Let’s shift gears a bit to the new album that you are working on. How close is your second full length album to being finished? Do you have an album title in mind? Who is producing/mixing the new record?
It’s close. It’s very close to being finished. We are kind of going in to the studio and recording different parts at a time, and working on fine-tuning each song and carving it out. So, after this tour, we should be getting back into the studio and wrapping it up. Fingers crossed, we are looking at a Fall release. We don’t yet have an album title in mind.
So how does that typically work when you create an album? Do you title in the beginning, do you wait until the end?
It kind of just “appears.” It’s kind of like song titles, however an album title just feels different. I feel like I kind of need to get to know the songs better before I can name this batch of work that we have created.
Also, to touch upon another question I had prepared, the singles you have released recently in “Colour Morning” and “On the Line,” I assume those will be on the new album?
Yeah, and our approach has been more open as of late with releasing tracks as we complete them and we’re just dropping those songs for our fans to have something new to identify with on this tour, and just so people can have them. We really want them to hear the new music and we’ve got some really good stuff in store for this latest album. And, we feel like releasing these songs is not pushing it too hard and we really do it for our fans. As far as the production on the record, Eric Palmquist produced it, and he lives in East LA.
You have known each other for quite awhile, since Middle School, I believe? What are some of the weird touring habits each of you have that fans may be surprised to hear?
Oh man, there really are so many. The funny thing for us is how many inside jokes we have. And, for all of us we think it’s funny enough to put some of these on social media, but our fans may not get it since it truly is an “inside joke.” Um, Matt snores a lot. Let’s see, I’m a night time shower person.
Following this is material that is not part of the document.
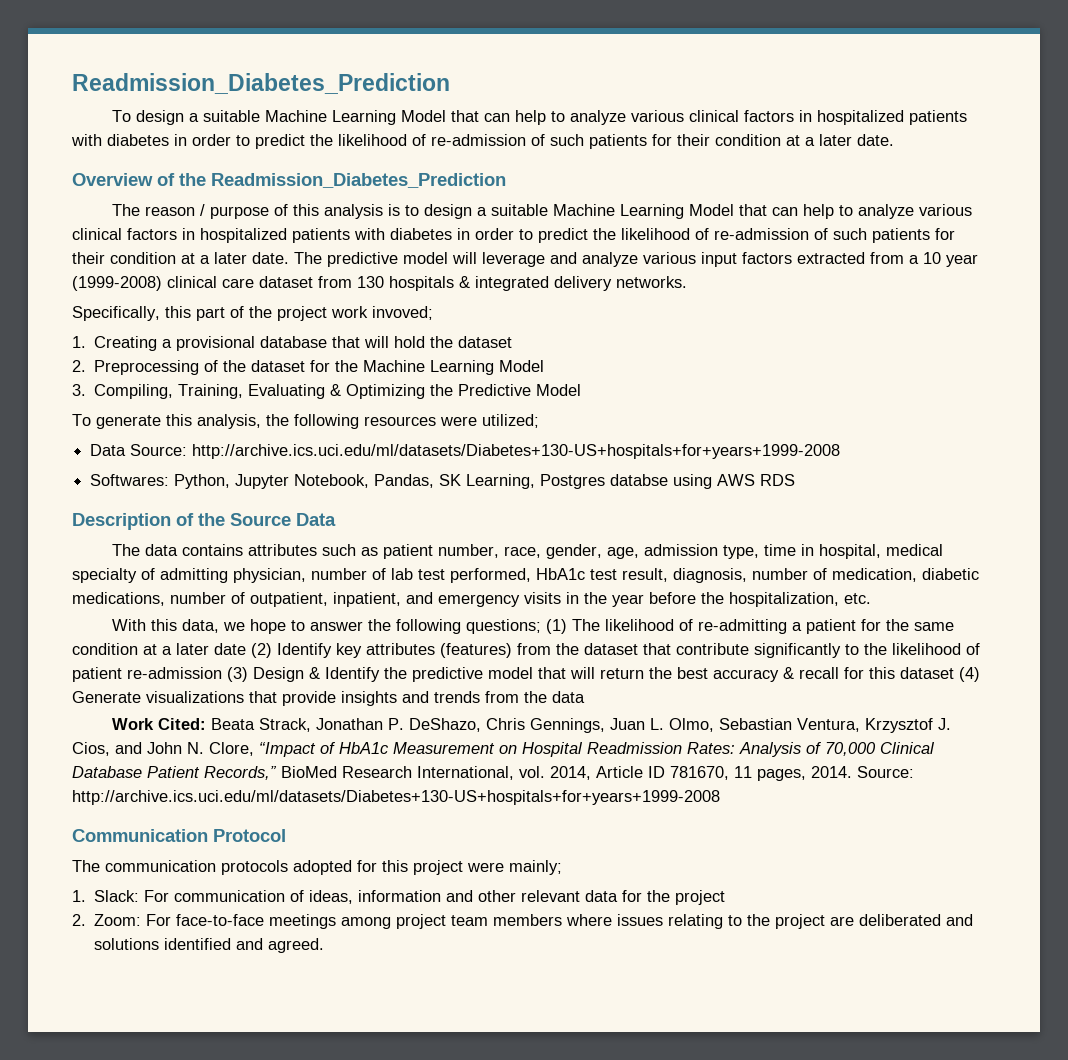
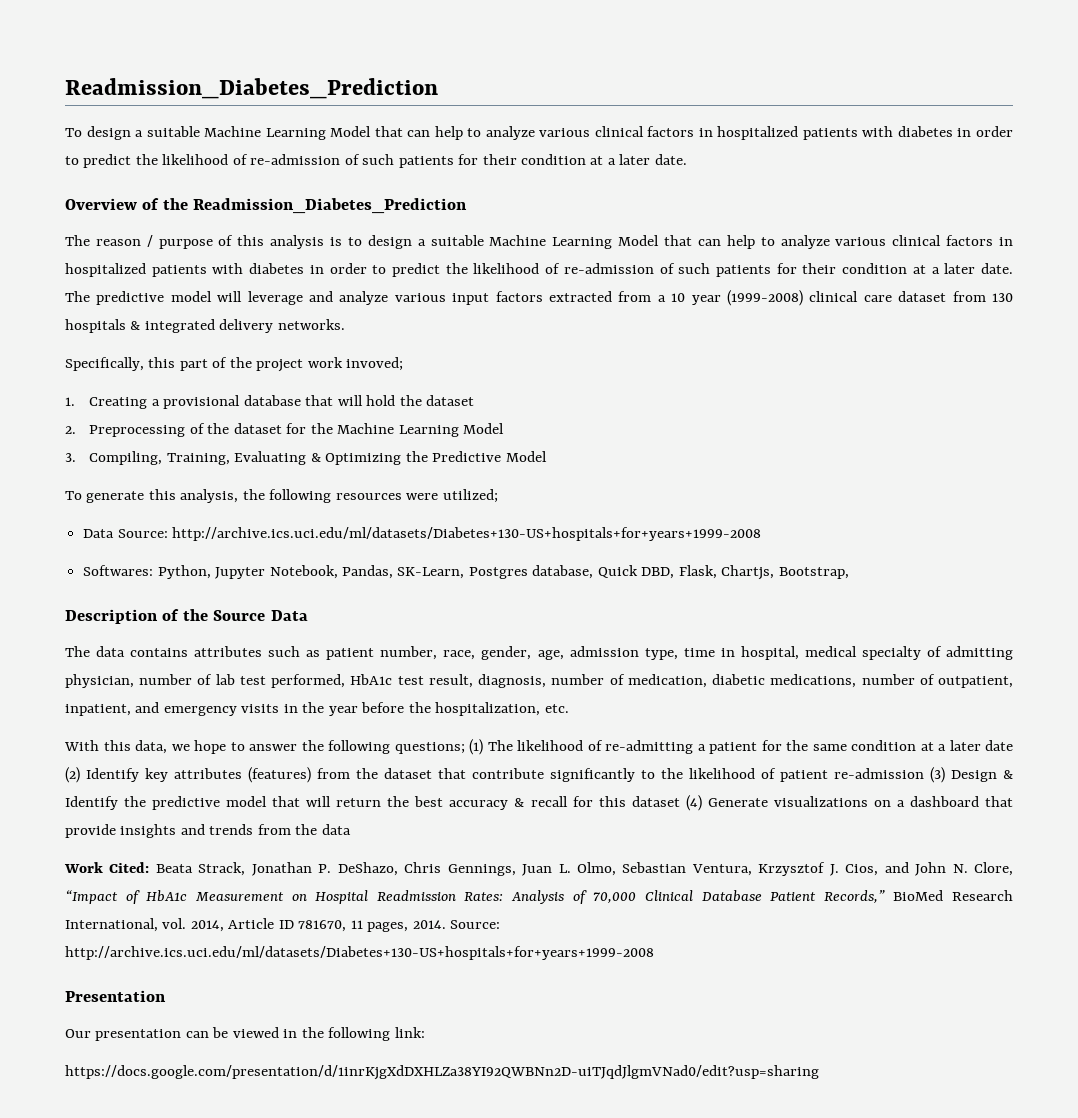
[439,474,796,489] SK Learning, Postgres databse using AWS RDS -> [397,565,849,580] SK-Learn, Postgres database, Quick DBD, Flask, Chartjs, Bootstrap,
(244, 697) none -> [873,796,979,807] on a dashboard
[72,829,286,842] [72,860,562,875] [72,890,726,905] [72,914,974,929] [94,938,325,953] Communication Protocol // The communication protocols adopted for this project were mainly; // 1. Slack: For communication of ideas, information and other relevant data for the project // 2. Zoom: For face-to-face meetings among project team members where issues relating to the project are deliberated and solutions identified and agreed. -> [65,990,166,1002] [65,1027,425,1041] [65,1065,819,1080] Presentation // Our presentation can be viewed in the following link: // https://docs.google.com/presentation/d/1inrKjgXdDXHLZa38YI92QWBNn2D-uiTJqdJlgmVNad0/edit?usp=sharing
Also, anything else you can think of over the years as you’ve developed as artists. For example, I’ve played in a few cover bands before and sometimes we’ll have a bad show where you just have to get through it to survive.
Well, the one thing that I’ve been really grateful for is we’ve never had a mass exodus where everyone just…leaves.
(Laughs) That’s good!
Because, we have played with bands before where that has happened to them. For example, there have been shows where some bands have played in a huge room and then just everyone just scatters and leaves. That’s my nightmare is having that happen to us. Luckily, we have been fortunate enough that it has never happened to us.
What artists, past or present, have most directly influenced your musical tastes and how have these artists influenced your songwriting?
Growing up, there have been a couple of artists that have put out things that are fast and emotional, everything from Blink-182, to Fairweather, and Saves the Day. And, other bands such as INXS, Depeche Mode, and Queen that have these great rockstars in them, such as U2. And then recently, there has been a lot of the great new hip-hop stuff that have really been breaking the format. For example, a lot of the huge ones such as J Cole, Miguel is a genius, and additionally Run the Jewels, I really like their aggressiveness found in their music. We are really drawn to artists that really make you stop and think.
Final question: What message would you have for young and aspiring artists looking for their “big break” in their career?
I’d say, it’s a lot of work, but it’s also very rewarding if you can keep at it. Also, if you’re able to write great songs, eventually someone will take notice.
Thank you, Travis for your time, and have a great show!